Well, you did give me new information, so asking here was not in vain.
Going to xen-devel is indeed the next step.
You should be able to build an upstream 4.17.x Xen image (the xen.gz
file that goes into /boot) and boot that without altering anything
else on your system, so that may be useful for testing things out.
I don't do PCI passthrough but I did once have a driver that kept
complaining about "swiotlb buffer is full". At that time Xen devs
told me something like the driver was doing DMA differently because
the dom0 had a low amount of RAM and that if I gave the dom0 4GiB or
more RAM this would force the driver to do DMA in the expected way.
This did fix things for me with that driver.
That would be done with:
GRUB_CMDLINE_XEN="dom0_mem=4096M …"
in /etc/default/grub, but I see that you only have 4G memory total
in this hardware so maybe you could try:
GRUB_CMDLINE_XEN="dom0_mem=1024M,max:4096M …"

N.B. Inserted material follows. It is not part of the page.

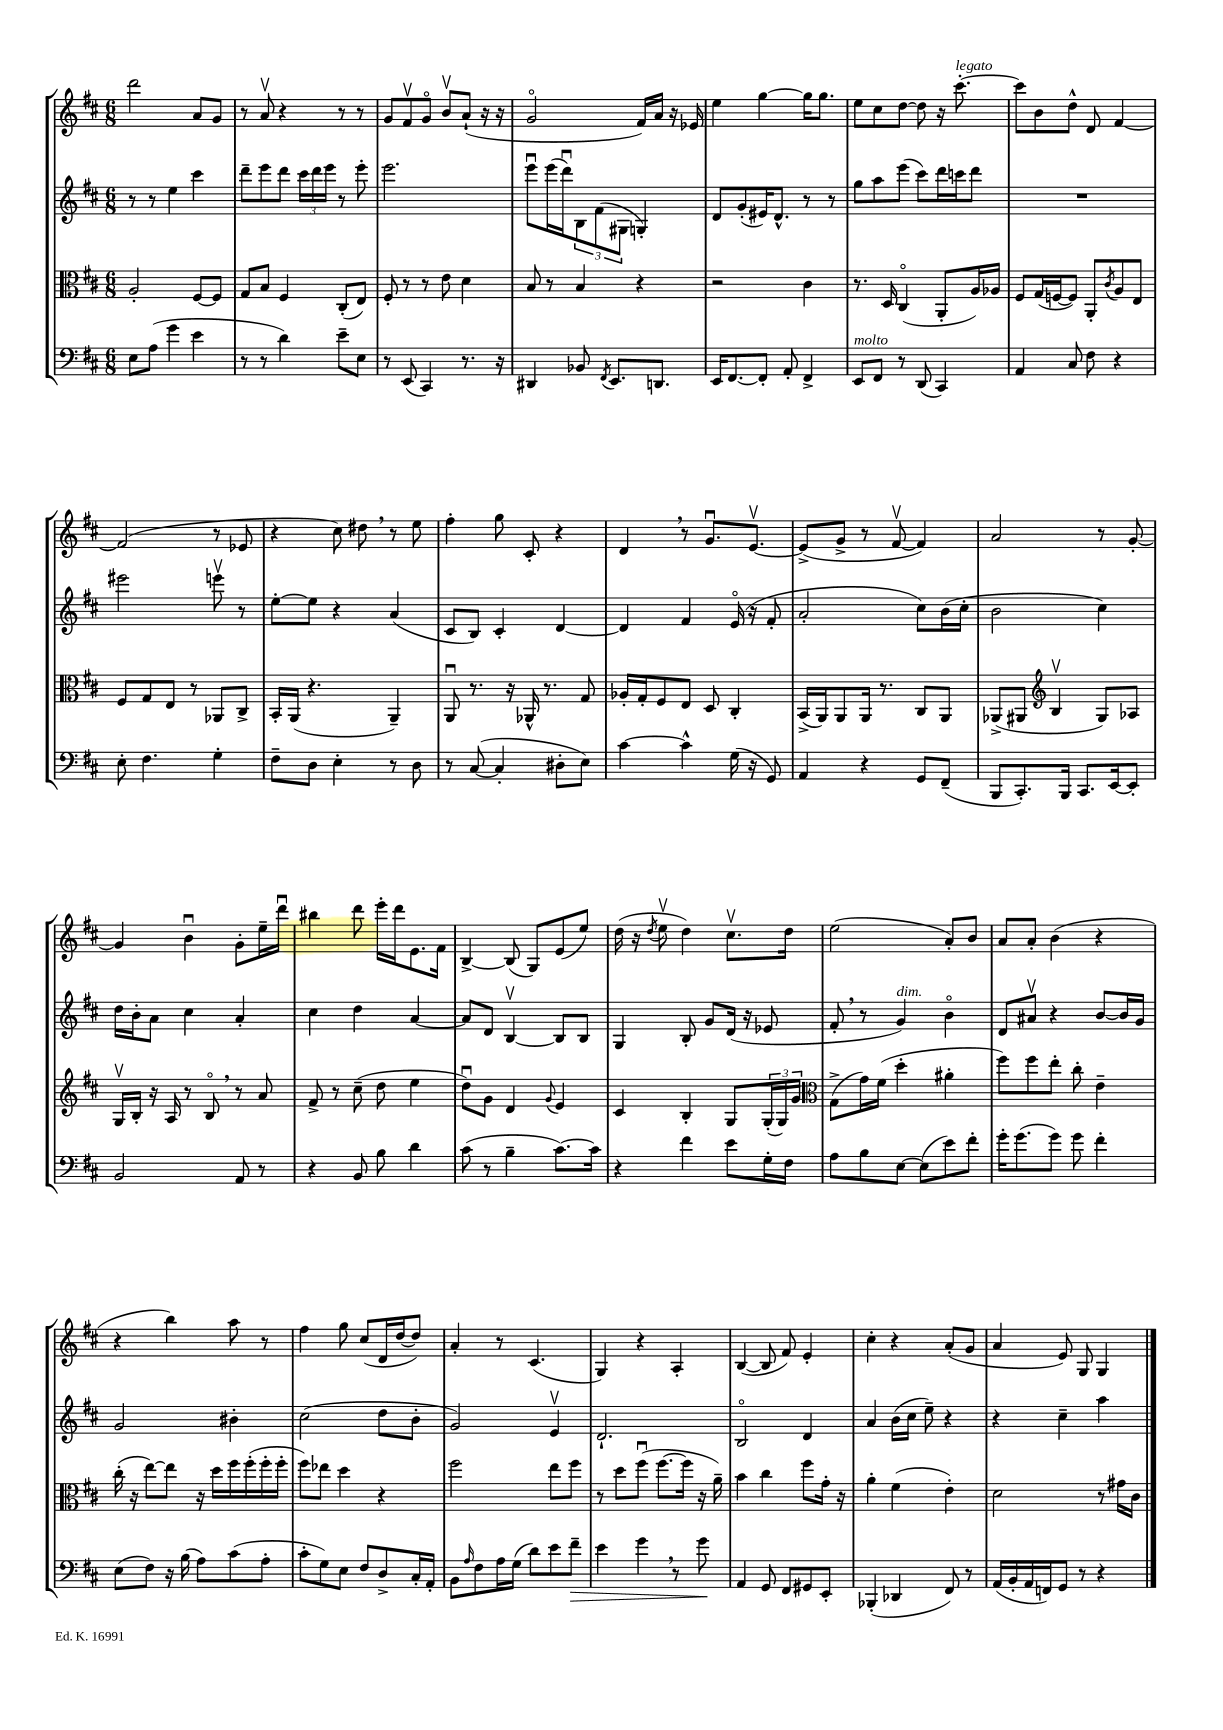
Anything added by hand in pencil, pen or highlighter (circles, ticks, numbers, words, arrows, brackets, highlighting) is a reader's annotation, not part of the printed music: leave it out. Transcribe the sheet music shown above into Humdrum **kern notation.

and see if that helps at all? (as far as I understand, the ,max: bit
tells the dom0 kernel that it may have that much memory at some
point, without actually allocating it)
Tried that, didn't help. Thanks anyway!
If that doesn't help, I am out of ideas, and again recommend
xen-devel.
Just to state the obvious, what's bothering me is that my setup was
working with kernel 5.10.0-21 and that it stopped working with kernel
5.10.178-3. So it seems that somewhere inbetween, changes have been
introduced that lead to the non-working state. If I am not wrong, then
that's called a regression, although one that seems to affect only a
very limited number of users (who's the other one?). In principle, it
should be possible to identify this change, but I lack the knowledge to
do so.